EXERCISE INSTRUCTIONS
Set down exactly, from the records below, the line with "Digital Literacy" through the line with "Storage Stand Launched in India: RGB", and nothing else.

RECORDS SHOWN
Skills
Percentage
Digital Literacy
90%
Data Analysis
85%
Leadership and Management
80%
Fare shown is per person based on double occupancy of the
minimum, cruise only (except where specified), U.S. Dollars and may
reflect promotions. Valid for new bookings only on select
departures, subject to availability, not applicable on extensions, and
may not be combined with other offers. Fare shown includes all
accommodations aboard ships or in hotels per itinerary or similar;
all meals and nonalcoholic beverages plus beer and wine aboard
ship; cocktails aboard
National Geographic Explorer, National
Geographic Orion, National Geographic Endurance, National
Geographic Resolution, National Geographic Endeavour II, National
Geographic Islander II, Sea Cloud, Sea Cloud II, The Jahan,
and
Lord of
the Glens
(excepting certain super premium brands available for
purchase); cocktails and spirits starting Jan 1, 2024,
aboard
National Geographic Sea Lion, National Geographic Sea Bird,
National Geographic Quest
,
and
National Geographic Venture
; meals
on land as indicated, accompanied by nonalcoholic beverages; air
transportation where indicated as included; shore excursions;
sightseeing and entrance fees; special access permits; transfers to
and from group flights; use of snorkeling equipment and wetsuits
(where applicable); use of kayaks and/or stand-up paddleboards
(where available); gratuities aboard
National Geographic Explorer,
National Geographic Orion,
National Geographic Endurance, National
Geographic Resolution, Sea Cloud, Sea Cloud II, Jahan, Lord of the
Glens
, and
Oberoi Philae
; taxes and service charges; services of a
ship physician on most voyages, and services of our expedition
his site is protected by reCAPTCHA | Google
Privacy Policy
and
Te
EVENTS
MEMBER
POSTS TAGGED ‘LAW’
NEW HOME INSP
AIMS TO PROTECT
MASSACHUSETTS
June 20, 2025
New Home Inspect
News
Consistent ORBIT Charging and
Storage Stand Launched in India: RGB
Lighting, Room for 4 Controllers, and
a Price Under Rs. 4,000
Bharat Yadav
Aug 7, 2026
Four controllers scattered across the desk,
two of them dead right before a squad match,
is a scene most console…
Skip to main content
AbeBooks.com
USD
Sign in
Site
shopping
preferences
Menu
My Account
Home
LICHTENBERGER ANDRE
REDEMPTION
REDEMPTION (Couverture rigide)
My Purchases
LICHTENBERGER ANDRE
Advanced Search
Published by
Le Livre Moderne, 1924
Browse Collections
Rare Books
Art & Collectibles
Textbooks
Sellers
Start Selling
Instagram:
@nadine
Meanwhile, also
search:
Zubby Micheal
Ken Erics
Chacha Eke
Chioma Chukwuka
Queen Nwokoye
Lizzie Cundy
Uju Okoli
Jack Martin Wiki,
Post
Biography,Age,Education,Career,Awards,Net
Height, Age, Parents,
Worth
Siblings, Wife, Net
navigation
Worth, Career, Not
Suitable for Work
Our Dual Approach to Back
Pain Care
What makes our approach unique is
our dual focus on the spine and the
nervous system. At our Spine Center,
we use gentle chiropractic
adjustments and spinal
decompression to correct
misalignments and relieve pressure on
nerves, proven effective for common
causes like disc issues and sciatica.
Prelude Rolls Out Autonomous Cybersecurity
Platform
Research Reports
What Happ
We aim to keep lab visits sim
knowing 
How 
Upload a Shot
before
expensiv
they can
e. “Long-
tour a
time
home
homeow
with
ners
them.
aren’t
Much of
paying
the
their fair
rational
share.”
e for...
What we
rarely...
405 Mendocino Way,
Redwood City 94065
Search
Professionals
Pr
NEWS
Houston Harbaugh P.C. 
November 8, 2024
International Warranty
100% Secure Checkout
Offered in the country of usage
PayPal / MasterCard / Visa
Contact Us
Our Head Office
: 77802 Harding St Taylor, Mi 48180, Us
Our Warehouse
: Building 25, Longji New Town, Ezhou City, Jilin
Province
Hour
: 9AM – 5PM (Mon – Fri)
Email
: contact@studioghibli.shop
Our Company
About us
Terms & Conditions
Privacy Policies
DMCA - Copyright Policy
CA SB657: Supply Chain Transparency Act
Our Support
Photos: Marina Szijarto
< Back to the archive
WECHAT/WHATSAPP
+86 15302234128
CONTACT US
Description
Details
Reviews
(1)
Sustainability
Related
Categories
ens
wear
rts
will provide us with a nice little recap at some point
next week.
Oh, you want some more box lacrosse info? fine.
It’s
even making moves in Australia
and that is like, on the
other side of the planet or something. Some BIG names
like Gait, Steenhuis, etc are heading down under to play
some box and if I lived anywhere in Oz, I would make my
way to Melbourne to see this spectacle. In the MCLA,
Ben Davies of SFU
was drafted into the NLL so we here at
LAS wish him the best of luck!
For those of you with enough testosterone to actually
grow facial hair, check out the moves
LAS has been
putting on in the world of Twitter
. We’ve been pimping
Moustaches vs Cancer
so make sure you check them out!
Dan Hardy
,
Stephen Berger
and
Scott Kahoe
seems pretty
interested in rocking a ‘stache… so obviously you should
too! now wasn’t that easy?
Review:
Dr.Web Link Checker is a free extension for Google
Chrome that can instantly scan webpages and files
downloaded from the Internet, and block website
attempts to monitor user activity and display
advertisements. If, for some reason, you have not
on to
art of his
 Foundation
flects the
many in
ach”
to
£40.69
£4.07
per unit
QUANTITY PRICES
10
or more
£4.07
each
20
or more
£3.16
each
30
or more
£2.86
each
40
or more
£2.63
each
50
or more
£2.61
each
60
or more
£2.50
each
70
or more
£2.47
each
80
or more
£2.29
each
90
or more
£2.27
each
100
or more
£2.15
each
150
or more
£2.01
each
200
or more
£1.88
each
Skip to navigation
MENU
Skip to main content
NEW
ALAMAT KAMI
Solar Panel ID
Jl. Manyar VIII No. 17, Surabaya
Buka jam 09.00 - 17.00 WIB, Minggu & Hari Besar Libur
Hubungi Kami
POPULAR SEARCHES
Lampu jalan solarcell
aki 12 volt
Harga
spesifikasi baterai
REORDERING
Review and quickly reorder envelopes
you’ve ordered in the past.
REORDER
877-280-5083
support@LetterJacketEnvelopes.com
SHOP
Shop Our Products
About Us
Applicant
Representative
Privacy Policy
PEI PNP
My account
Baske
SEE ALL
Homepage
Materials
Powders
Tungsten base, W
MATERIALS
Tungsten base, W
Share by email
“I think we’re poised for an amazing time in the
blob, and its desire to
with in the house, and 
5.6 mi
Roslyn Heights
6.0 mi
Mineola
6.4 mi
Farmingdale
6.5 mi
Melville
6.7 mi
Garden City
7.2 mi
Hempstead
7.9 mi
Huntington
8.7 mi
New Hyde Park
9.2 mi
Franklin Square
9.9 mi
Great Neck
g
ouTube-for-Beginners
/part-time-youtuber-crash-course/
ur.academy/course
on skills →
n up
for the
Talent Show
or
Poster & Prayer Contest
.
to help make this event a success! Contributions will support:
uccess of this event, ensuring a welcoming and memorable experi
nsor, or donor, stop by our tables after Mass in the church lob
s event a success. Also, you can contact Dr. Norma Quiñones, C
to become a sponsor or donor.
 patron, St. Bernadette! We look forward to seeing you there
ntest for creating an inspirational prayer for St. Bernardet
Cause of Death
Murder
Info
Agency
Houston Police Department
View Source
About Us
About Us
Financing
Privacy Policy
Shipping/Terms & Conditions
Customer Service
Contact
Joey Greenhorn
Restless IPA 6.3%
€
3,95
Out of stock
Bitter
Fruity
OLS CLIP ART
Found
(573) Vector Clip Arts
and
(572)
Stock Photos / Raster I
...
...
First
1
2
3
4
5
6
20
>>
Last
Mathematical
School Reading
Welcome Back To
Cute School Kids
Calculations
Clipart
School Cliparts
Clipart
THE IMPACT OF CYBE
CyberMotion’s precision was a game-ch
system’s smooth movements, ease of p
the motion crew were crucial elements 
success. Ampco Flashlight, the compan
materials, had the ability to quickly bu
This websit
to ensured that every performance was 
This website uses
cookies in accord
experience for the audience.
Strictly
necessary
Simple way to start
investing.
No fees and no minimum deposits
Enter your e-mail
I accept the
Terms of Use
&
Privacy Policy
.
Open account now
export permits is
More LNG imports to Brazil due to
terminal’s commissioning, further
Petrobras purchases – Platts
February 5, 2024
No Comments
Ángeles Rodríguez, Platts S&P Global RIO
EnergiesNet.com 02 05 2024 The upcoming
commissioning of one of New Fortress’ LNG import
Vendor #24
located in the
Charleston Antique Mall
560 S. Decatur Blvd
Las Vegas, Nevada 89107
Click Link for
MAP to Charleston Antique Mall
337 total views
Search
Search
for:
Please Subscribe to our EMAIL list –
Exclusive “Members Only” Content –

ANSWER TO THIS TASK
Digital Literacy
90%
Data Analysis
85%
Leadership and Management
80%
Fare shown is per person based on double occupancy of the
minimum, cruise only (except where specified), U.S. Dollars and may
reflect promotions. Valid for new bookings only on select
departures, subject to availability, not applicable on extensions, and
may not be combined with other offers. Fare shown includes all
accommodations aboard ships or in hotels per itinerary or similar;
all meals and nonalcoholic beverages plus beer and wine aboard
ship; cocktails aboard
National Geographic Explorer, National
Geographic Orion, National Geographic Endurance, National
Geographic Resolution, National Geographic Endeavour II, National
Geographic Islander II, Sea Cloud, Sea Cloud II, The Jahan,
and
Lord of
the Glens
(excepting certain super premium brands available for
purchase); cocktails and spirits starting Jan 1, 2024,
aboard
National Geographic Sea Lion, National Geographic Sea Bird,
National Geographic Quest
,
and
National Geographic Venture
; meals
on land as indicated, accompanied by nonalcoholic beverages; air
transportation where indicated as included; shore excursions;
sightseeing and entrance fees; special access permits; transfers to
and from group flights; use of snorkeling equipment and wetsuits
(where applicable); use of kayaks and/or stand-up paddleboards
(where available); gratuities aboard
National Geographic Explorer,
National Geographic Orion,
National Geographic Endurance, National
Geographic Resolution, Sea Cloud, Sea Cloud II, Jahan, Lord of the
Glens
, and
Oberoi Philae
; taxes and service charges; services of a
ship physician on most voyages, and services of our expedition
his site is protected by reCAPTCHA | Google
Privacy Policy
and
Te
EVENTS
MEMBER
POSTS TAGGED ‘LAW’
NEW HOME INSP
AIMS TO PROTECT
MASSACHUSETTS
June 20, 2025
New Home Inspect
News
Consistent ORBIT Charging and
Storage Stand Launched in India: RGB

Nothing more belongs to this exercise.